## Exercise aim
Write the records out again exactly, but without pictures.

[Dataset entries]
────────────────────────────────────────
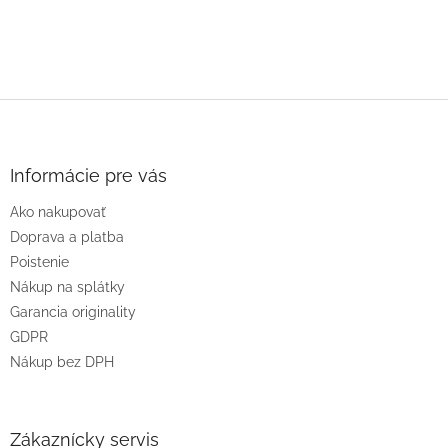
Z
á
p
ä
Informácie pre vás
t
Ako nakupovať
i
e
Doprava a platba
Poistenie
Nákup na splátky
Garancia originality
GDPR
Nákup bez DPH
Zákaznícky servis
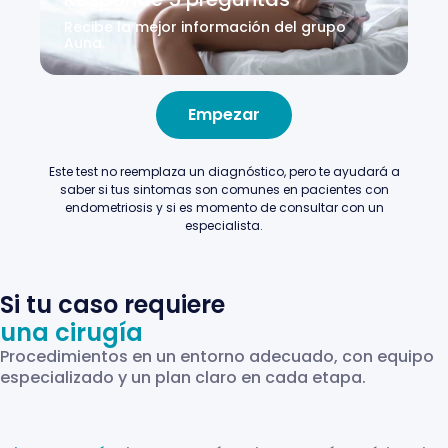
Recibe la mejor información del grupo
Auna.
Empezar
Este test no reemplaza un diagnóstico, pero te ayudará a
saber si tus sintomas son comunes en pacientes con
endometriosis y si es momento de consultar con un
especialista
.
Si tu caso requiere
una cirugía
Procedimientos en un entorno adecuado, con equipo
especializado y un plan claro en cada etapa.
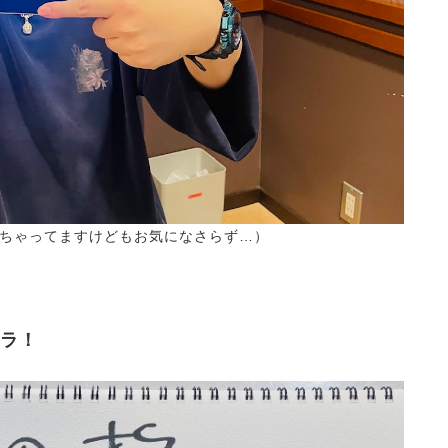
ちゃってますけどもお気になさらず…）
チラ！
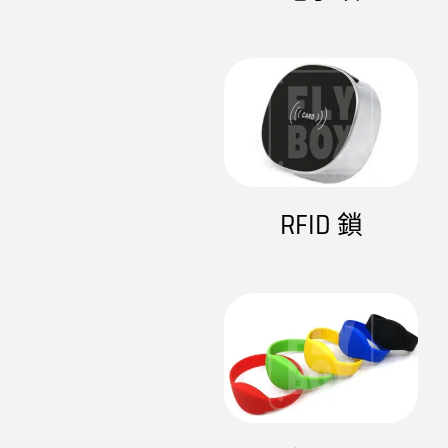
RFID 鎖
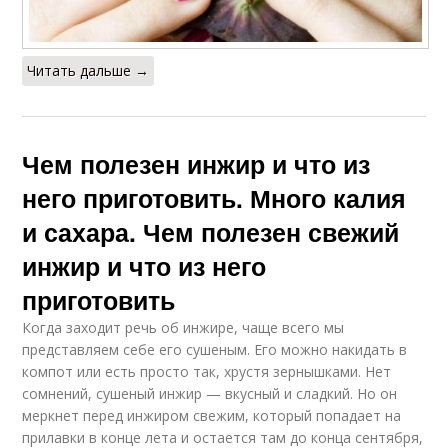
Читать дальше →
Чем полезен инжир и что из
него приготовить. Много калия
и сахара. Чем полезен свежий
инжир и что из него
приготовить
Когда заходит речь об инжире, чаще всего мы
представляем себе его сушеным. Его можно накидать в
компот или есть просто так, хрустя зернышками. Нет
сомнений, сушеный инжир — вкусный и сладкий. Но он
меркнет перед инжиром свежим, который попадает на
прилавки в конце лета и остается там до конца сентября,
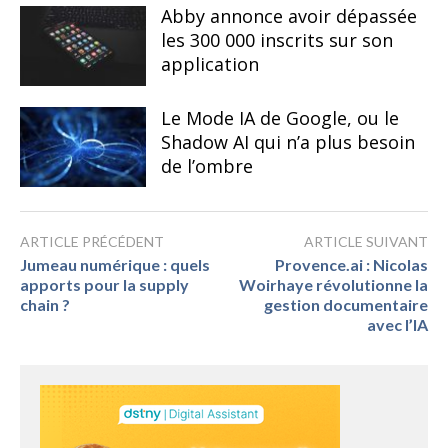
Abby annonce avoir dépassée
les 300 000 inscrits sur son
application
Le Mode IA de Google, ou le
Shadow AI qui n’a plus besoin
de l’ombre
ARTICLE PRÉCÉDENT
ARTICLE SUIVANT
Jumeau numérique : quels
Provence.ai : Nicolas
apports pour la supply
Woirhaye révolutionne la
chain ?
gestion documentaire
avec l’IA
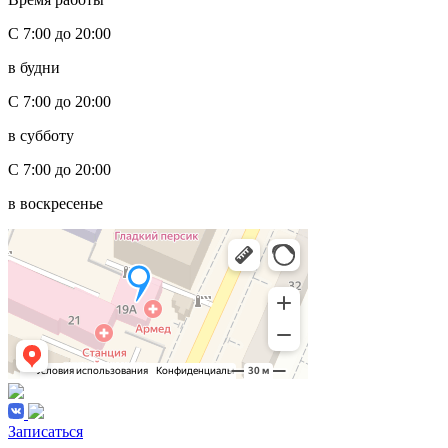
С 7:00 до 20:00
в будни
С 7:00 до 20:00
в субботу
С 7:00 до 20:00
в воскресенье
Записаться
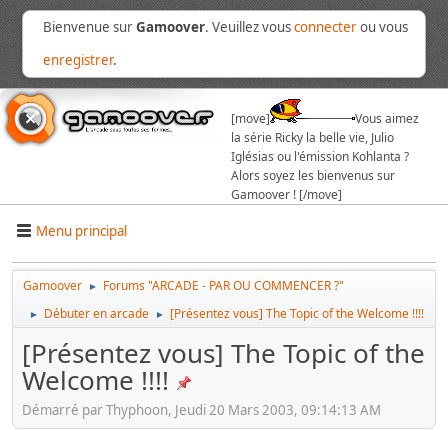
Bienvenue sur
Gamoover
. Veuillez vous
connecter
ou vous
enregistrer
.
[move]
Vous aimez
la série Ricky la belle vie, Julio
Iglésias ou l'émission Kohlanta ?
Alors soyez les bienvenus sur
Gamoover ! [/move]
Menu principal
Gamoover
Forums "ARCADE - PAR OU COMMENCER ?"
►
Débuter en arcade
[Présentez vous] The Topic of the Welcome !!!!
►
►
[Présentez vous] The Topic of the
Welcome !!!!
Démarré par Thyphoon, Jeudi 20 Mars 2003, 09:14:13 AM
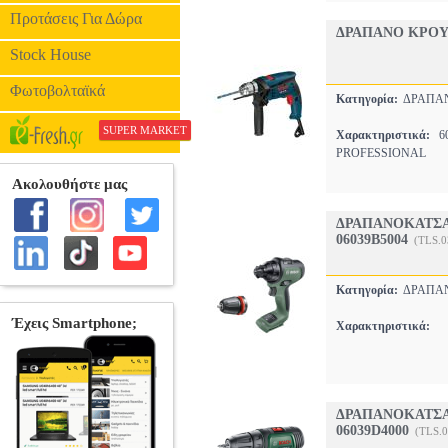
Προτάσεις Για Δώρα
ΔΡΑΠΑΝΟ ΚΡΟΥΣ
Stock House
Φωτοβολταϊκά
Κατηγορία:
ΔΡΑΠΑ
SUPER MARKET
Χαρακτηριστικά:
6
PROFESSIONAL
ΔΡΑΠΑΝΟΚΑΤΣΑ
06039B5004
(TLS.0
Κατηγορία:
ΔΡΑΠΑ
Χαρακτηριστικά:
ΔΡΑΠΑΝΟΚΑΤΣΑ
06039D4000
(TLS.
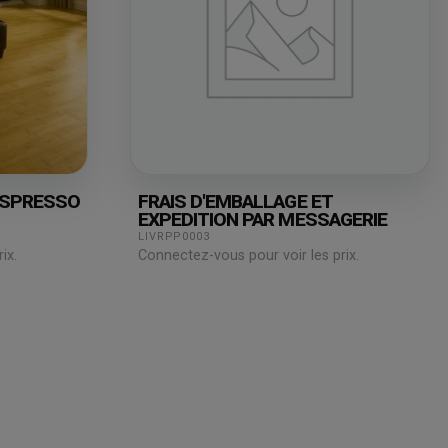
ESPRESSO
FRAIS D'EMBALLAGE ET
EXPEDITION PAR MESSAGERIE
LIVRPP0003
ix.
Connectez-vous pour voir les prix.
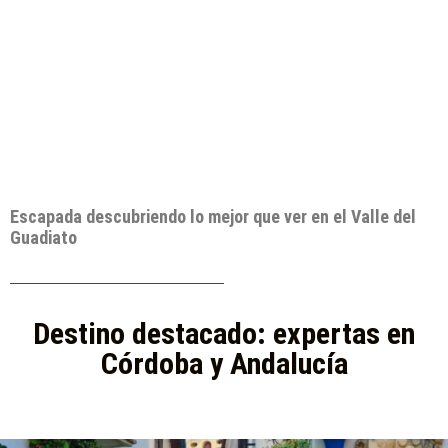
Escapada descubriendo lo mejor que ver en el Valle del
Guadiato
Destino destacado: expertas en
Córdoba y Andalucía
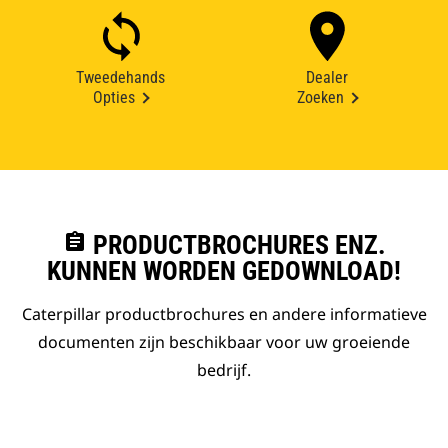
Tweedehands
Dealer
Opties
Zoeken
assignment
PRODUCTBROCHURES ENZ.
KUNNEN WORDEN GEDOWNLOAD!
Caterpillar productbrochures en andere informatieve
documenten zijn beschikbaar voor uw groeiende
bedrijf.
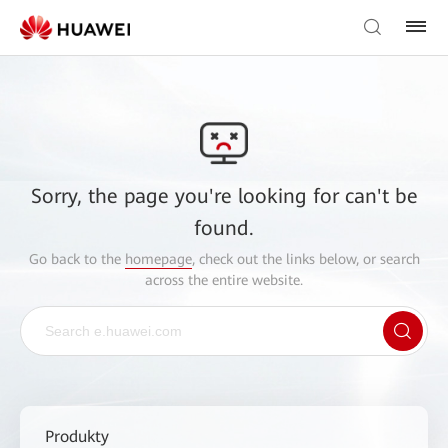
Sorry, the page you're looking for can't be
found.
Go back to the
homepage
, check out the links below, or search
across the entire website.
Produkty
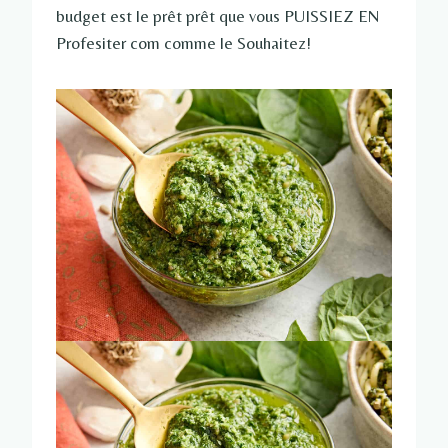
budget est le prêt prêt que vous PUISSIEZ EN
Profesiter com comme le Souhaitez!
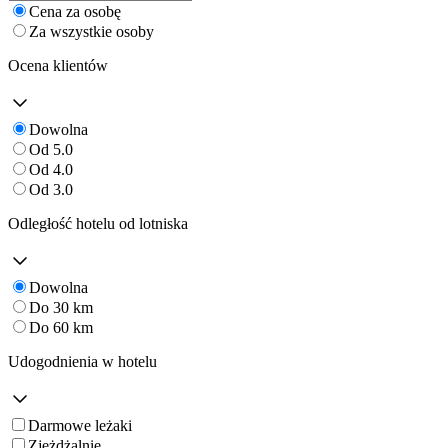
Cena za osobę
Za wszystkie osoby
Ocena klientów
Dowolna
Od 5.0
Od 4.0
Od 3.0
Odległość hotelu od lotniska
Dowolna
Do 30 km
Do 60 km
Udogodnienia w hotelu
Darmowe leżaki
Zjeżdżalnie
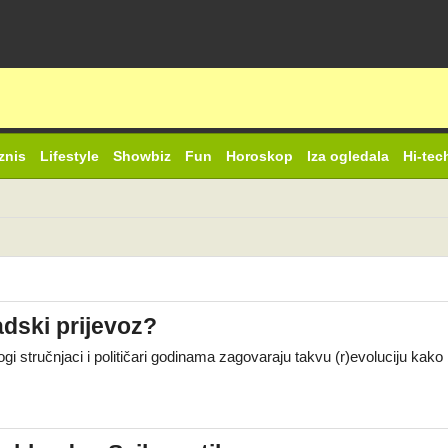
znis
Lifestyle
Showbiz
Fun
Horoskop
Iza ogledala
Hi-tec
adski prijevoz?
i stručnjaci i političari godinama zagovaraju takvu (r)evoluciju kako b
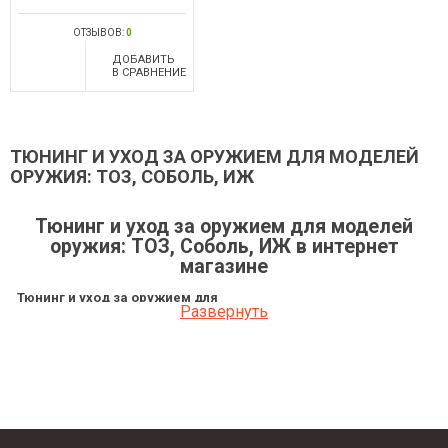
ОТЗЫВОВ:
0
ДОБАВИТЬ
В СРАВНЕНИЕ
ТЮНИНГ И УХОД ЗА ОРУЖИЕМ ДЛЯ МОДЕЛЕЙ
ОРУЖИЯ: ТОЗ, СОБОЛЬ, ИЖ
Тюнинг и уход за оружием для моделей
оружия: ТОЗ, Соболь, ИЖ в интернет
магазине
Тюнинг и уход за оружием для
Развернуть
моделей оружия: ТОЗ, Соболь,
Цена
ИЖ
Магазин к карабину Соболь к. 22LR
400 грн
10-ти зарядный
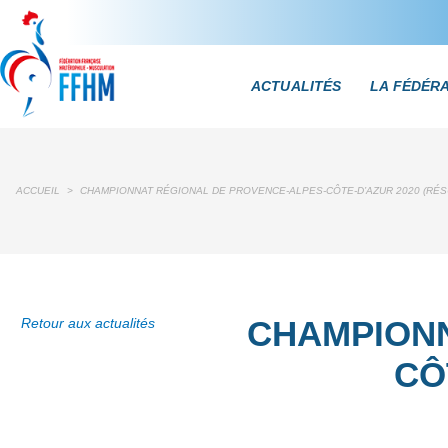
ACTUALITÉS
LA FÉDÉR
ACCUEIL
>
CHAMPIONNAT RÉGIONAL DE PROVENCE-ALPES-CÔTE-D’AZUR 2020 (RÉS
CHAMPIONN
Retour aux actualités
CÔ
────────────────────────────────────────
## Exercise response
Z
á
p
ä
Informácie pre vás
t
Ako nakupovať
i
e
Doprava a platba
Poistenie
Nákup na splátky
Garancia originality
GDPR
Nákup bez DPH
Zákaznícky servis
Recibe la mejor información del grupo
Auna.
Empezar
Este test no reemplaza un diagnóstico, pero te ayudará a
saber si tus sintomas son comunes en pacientes con
endometriosis y si es momento de consultar con un
especialista
.
Si tu caso requiere
una cirugía
Procedimientos en un entorno adecuado, con equipo
especializado y un plan claro en cada etapa.
ちゃってますけどもお気になさらず…）
チラ！
RFID 鎖
Читать дальше →
Чем полезен инжир и что из
него приготовить. Много калия
и сахара. Чем полезен свежий
инжир и что из него
приготовить
Когда заходит речь об инжире, чаще всего мы
представляем себе его сушеным. Его можно накидать в
компот или есть просто так, хрустя зернышками. Нет
сомнений, сушеный инжир — вкусный и сладкий. Но он
меркнет перед инжиром свежим, который попадает на
прилавки в конце лета и остается там до конца сентября,
Abby annonce avoir dépassée
les 300 000 inscrits sur son
application
Le Mode IA de Google, ou le
Shadow AI qui n’a plus besoin
de l’ombre
ARTICLE PRÉCÉDENT
ARTICLE SUIVANT
Jumeau numérique : quels
Provence.ai : Nicolas
apports pour la supply
Woirhaye révolutionne la
chain ?
gestion documentaire
avec l’IA
С 7:00 до 20:00
в будни
С 7:00 до 20:00
в субботу
С 7:00 до 20:00
в воскресенье
Записаться
Bienvenue sur
Gamoover
. Veuillez vous
connecter
ou vous
enregistrer
.
[move]
Vous aimez
la série Ricky la belle vie, Julio
Iglésias ou l'émission Kohlanta ?
Alors soyez les bienvenus sur
Gamoover ! [/move]
Menu principal
Gamoover
Forums "ARCADE - PAR OU COMMENCER ?"
►
Débuter en arcade
[Présentez vous] The Topic of the Welcome !!!!
►
►
[Présentez vous] The Topic of the
Welcome !!!!
Démarré par Thyphoon, Jeudi 20 Mars 2003, 09:14:13 AM
Προτάσεις Για Δώρα
ΔΡΑΠΑΝΟ ΚΡΟΥΣ
Stock House
Φωτοβολταϊκά
Κατηγορία:
ΔΡΑΠΑ
SUPER MARKET
Χαρακτηριστικά:
6
PROFESSIONAL
ΔΡΑΠΑΝΟΚΑΤΣΑ
06039B5004
(TLS.0
Κατηγορία:
ΔΡΑΠΑ
Χαρακτηριστικά:
ΔΡΑΠΑΝΟΚΑΤΣΑ
06039D4000
(TLS.
ESPRESSO
FRAIS D'EMBALLAGE ET
EXPEDITION PAR MESSAGERIE
LIVRPP0003
ix.
Connectez-vous pour voir les prix.
Escapada descubriendo lo mejor que ver en el Valle del
Guadiato
Destino destacado: expertas en
Córdoba y Andalucía
Tweedehands
Dealer
Opties
Zoeken
assignment
PRODUCTBROCHURES ENZ.
KUNNEN WORDEN GEDOWNLOAD!
Caterpillar productbrochures en andere informatieve
documenten zijn beschikbaar voor uw groeiende
bedrijf.
Sorry, the page you're looking for can't be
found.
Go back to the
homepage
, check out the links below, or search
across the entire website.
Produkty
budget est le prêt prêt que vous PUISSIEZ EN
Profesiter com comme le Souhaitez!
Cena za osobę
Za wszystkie osoby
Ocena klientów
Dowolna
Od 5.0
Od 4.0
Od 3.0
Odległość hotelu od lotniska
Dowolna
Do 30 km
Do 60 km
Udogodnienia w hotelu
Darmowe leżaki
Zjeżdżalnie
znis
Lifestyle
Showbiz
Fun
Horoskop
Iza ogledala
Hi-tec
adski prijevoz?
i stručnjaci i političari godinama zagovaraju takvu (r)evoluciju kako b
ОТЗЫВОВ:
0
ДОБАВИТЬ
В СРАВНЕНИЕ
ТЮНИНГ И УХОД ЗА ОРУЖИЕМ ДЛЯ МОДЕЛЕЙ
ОРУЖИЯ: ТОЗ, СОБОЛЬ, ИЖ
Тюнинг и уход за оружием для моделей
оружия: ТОЗ, Соболь, ИЖ в интернет
магазине
Тюнинг и уход за оружием для
Развернуть
моделей оружия: ТОЗ, Соболь,
Цена
ИЖ
Магазин к карабину Соболь к. 22LR
400 грн
10-ти зарядный
ACTUALITÉS
LA FÉDÉR
ACCUEIL
>
CHAMPIONNAT RÉGIONAL DE PROVENCE-ALPES-CÔTE-D’AZUR 2020 (RÉS
CHAMPIONN
Retour aux actualités
CÔ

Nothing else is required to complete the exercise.